After my success in a previous blog seeking help with Microsoft Publisher, this week I am appealing for people with expertise or just interest in PR to join Vicki Chapman’s PR Workgroup. They have got a few things in the pipeline to work on – video production, the Commonwealth Games, AGM weekend, PR Matters Day 2.0 – but they need a bigger team to share the load and increase the depth and breadth of expertise. Contact
Other appeals for help come from ringing courses – both the established Bradfield course, and nascent North West course are looking for more helpers. It is common for guilds and associations to sponsor students on courses, but maybe they could sponsor helpers as well? Has finding enough helpers always been a challenge for residential courses or has ringers’ propensity to volunteer diminished?
The seminar programme for the Nottingham Roadshow (Sunday 4th September) is settled with very good and experienced speakers. I can reveal a few of the topics to whet your appetite. Arthur Reeves will explore how we can be the best teacher, Nigel Taylor’s talk will challenge our understanding of “what is out of tune?”, Colin Newman will share his extensive experience on how to engage young ringers, and Gareth Davies will paint a picture of ringing in the 18th and 19th centuries. More appetite whetting to come.
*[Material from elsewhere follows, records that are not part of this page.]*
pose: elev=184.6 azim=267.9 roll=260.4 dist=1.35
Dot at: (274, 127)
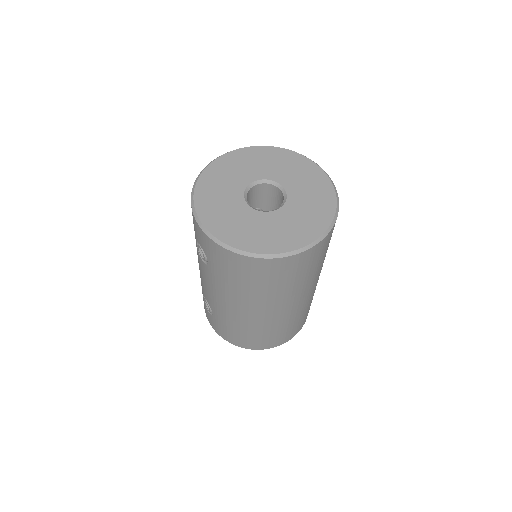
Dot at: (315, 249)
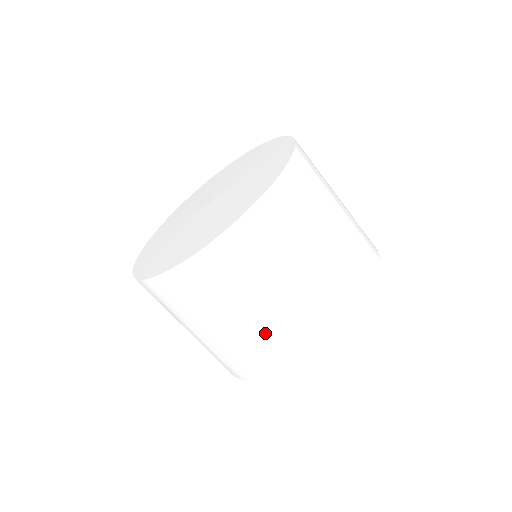
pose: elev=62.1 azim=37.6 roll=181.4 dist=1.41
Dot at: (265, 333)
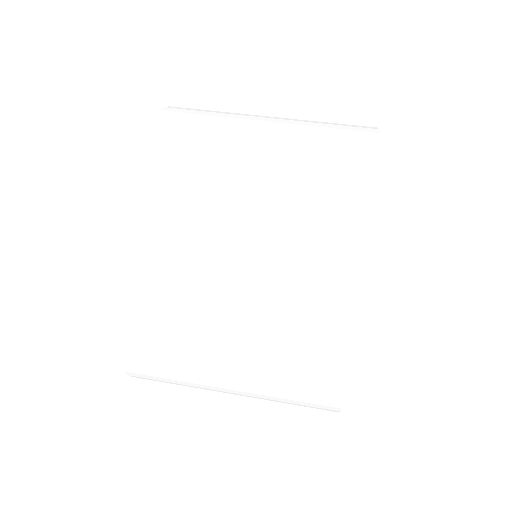
Dot at: occluded
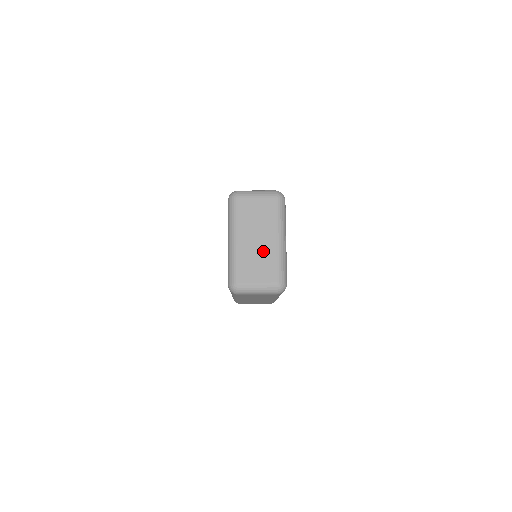
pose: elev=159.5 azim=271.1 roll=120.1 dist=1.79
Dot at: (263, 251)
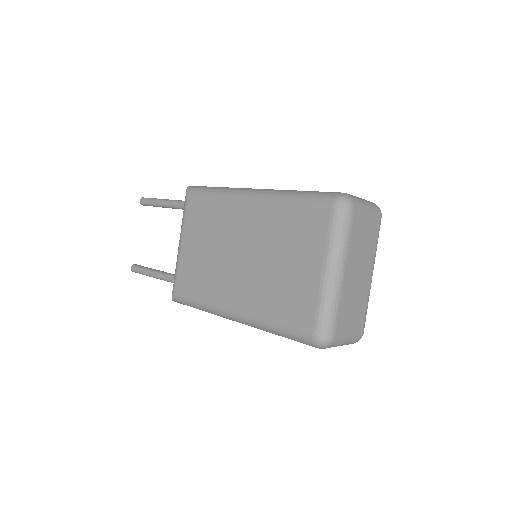
Dot at: (360, 291)
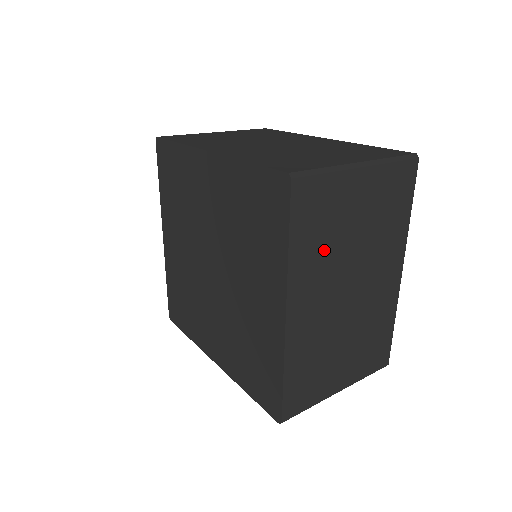
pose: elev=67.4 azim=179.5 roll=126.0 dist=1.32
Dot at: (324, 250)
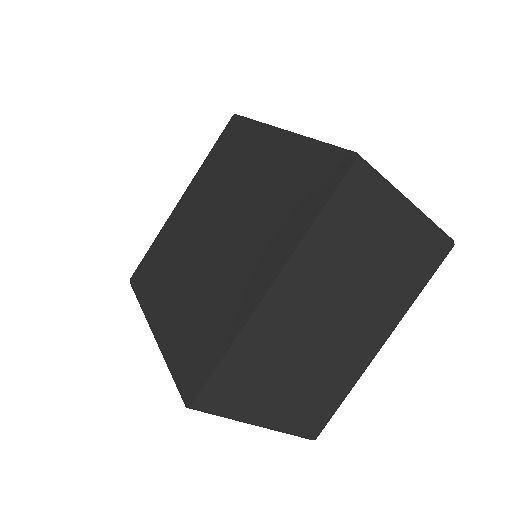
Dot at: (339, 253)
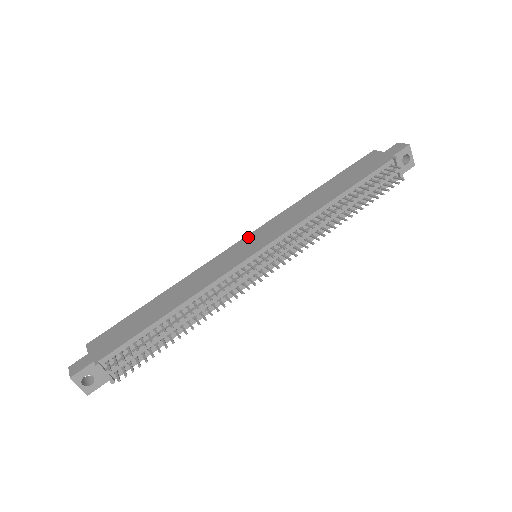
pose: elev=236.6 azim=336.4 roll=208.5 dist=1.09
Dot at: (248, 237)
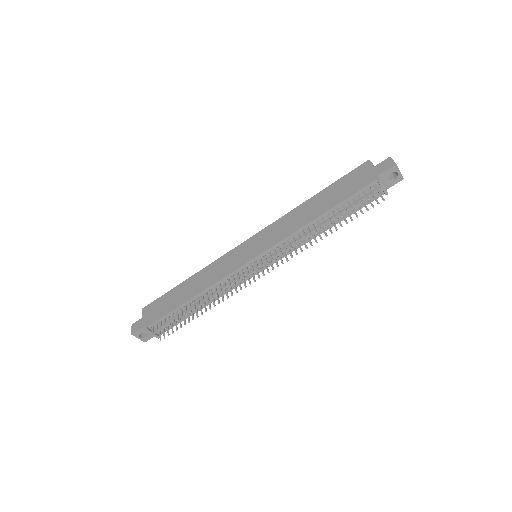
Dot at: (251, 239)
By the time the next year’s diaries go on sale we always have a pretty long list of engagements to put in. I now have dates in my 2024 diary, including the RWNYC. Getting weekends booked up more than a year in advance was what made me continue with bellringing rather than playing in an orchestra. That and how much my cello teacher used to get annoyed when I turned up for lessons with blisters on my fingers.
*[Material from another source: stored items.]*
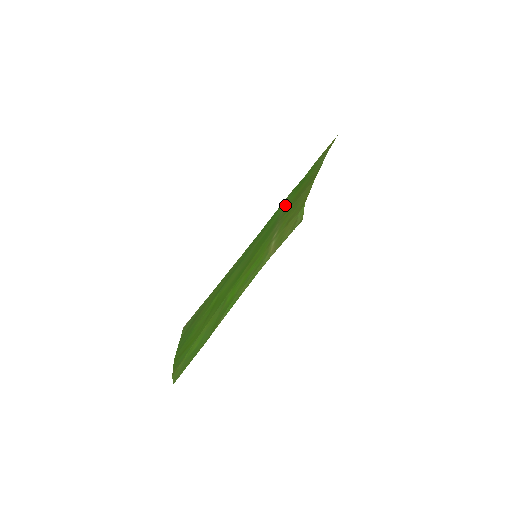
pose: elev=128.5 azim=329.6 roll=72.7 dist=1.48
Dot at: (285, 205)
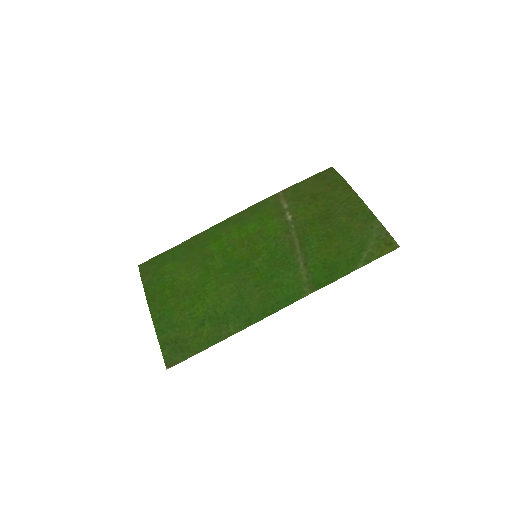
Dot at: (304, 270)
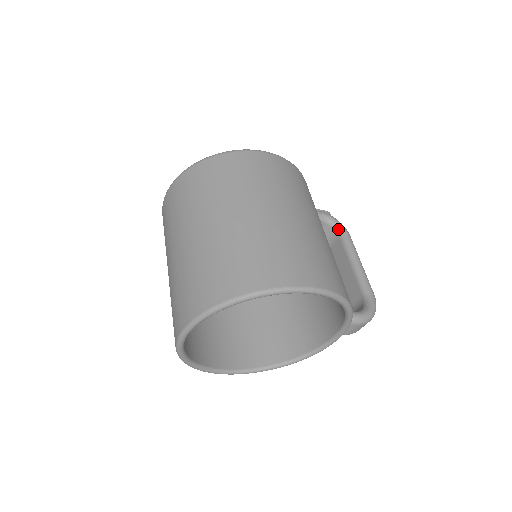
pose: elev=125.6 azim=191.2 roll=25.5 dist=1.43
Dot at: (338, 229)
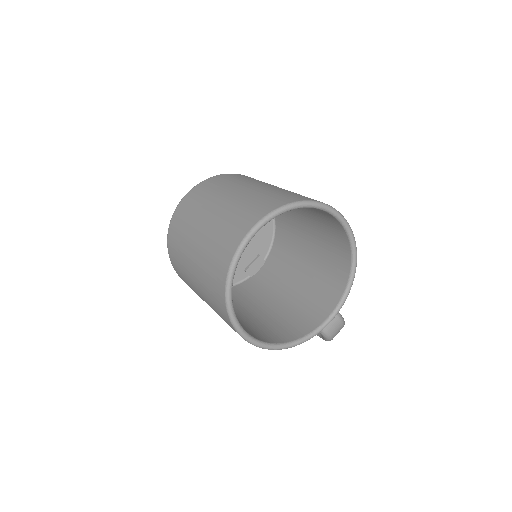
Dot at: occluded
A training ring has found its way to Elizabeth College in Guernsey. This school has had strong ringing links for many years, as schoolteacher Duncan Loweth has taught pupils to ring in after school activities, but now the activity can be ramped up as the school has purchased the ‘Beresford Campanile’, comprising six Saxilby simulators. It will be interesting to see how many young ringers a ring of bells in a school can generate. Can they emulate the likes of Bryanston and Kent School? Much is down to the enthusiasm of teachers of course, but getting bells into schools has to the way forward (much to the annoyance of cello teachers).
Ringing provides very little paid employment outside the trades and the staff of The Ringing World. It is a long time since James Washbrook was paid to teach a band of ringers at Arklow. However, hot on the heels of ART taking on more paid staff, the Ringing World team has advertised for a part-time Editorial Assistant. The deadline for applications is 13th June. Read more at https://rwrld.uk/edasst2022
En route to Charlie’s first peal I had an example of how different a 15 year old’s world is. She had been discussing the concept of a peal with a non-ringing schoolfriend, who had referred to it in a good luck WhatsApp as a ‘peel’. Charlie’s explanation for the misspelling? “The trouble is we have only ever discussed it over voice.”
I am a big believer in peal ringing as a way to develop ringing skills and experience, so I was pleased to see that the Platinum Jubilee presented quite a few opportunities for other first pealers. I counted 29 and probably missed some. What has been great is that the Jubilee seems to have been an opportunity to widen the pool of participants and give entry level opportunities rather than just to get the band of mercenaries together to ring something flash (or safe).
All the achievements of the Platinum Jubilee weekend will be covered elsewhere so I will restrict myself to this one that caught my eye, and which tells so many stories. For some time, a Saturday morning group teaching hub as been operating at Wendron on the Lizard Peninsula. Last weekend seven of the new recruits rang rounds on six together for the first time. The group was not just taught for this purpose – this is the making of a sustainable local band in a remote area, showing what can be done if you really try, and pool teaching resources.
Finally, as electric scooters become a popular form of transport for many in urban areas, I was tickled by the notice on my church’s notice sheet (incidentally right under a welcome given to the visiting Birmingham School of Bell Ringing) “If you travel to church by scooter, please do not leave them in the Lady Chapel as this space is now being used for prayer ministry during the service.”